- _Exercise goal_
Start the copy at the line containing "thumb ip: (155, 219)" and run it through the last line of the records. Repeat each line exactly; omit pictures.

- _Records_
^^^^

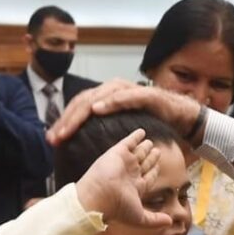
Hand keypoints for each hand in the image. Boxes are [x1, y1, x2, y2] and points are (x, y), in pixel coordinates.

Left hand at [47, 78, 203, 146]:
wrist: (180, 116)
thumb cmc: (152, 122)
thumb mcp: (124, 128)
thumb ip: (106, 130)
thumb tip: (83, 144)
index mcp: (105, 97)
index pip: (79, 108)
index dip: (65, 123)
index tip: (53, 139)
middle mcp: (112, 90)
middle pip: (82, 103)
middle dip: (67, 121)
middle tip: (55, 137)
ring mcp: (127, 90)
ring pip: (97, 99)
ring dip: (81, 114)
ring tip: (69, 128)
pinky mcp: (143, 94)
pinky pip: (123, 97)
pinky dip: (110, 102)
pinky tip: (98, 109)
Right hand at [74, 129, 170, 226]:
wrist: (98, 196)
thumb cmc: (118, 208)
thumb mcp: (140, 217)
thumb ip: (155, 219)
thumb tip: (171, 223)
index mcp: (136, 188)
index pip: (148, 177)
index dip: (154, 172)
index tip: (159, 166)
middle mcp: (130, 174)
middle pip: (144, 164)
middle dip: (151, 158)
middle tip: (158, 151)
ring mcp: (124, 163)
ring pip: (138, 153)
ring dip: (145, 147)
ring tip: (151, 142)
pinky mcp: (118, 153)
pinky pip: (128, 141)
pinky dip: (135, 136)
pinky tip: (142, 131)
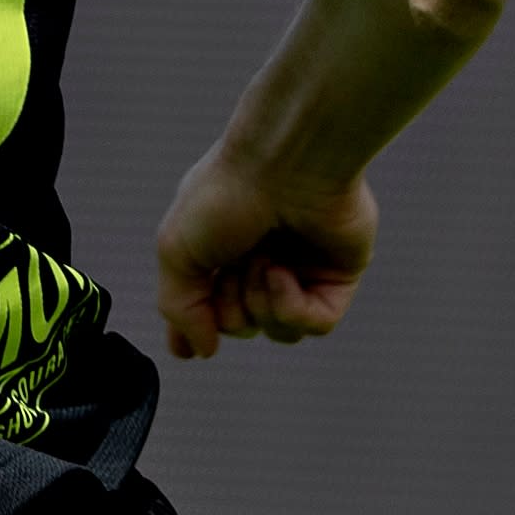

^^^^

- _Answer box_
thumb ip: (155, 219)
thumb tip: (171, 223)
index mcp: (136, 188)
index pip: (148, 177)
index dip: (154, 172)
index tip: (159, 166)
middle mcp: (130, 174)
middle pip: (144, 164)
middle dip: (151, 158)
middle tip: (158, 151)
ring mcp: (124, 163)
ring pip: (138, 153)
ring dip: (145, 147)
ring tip: (151, 142)
pinky mcp: (118, 153)
pinky pip: (128, 141)
pinky dip: (135, 136)
pinky tip: (142, 131)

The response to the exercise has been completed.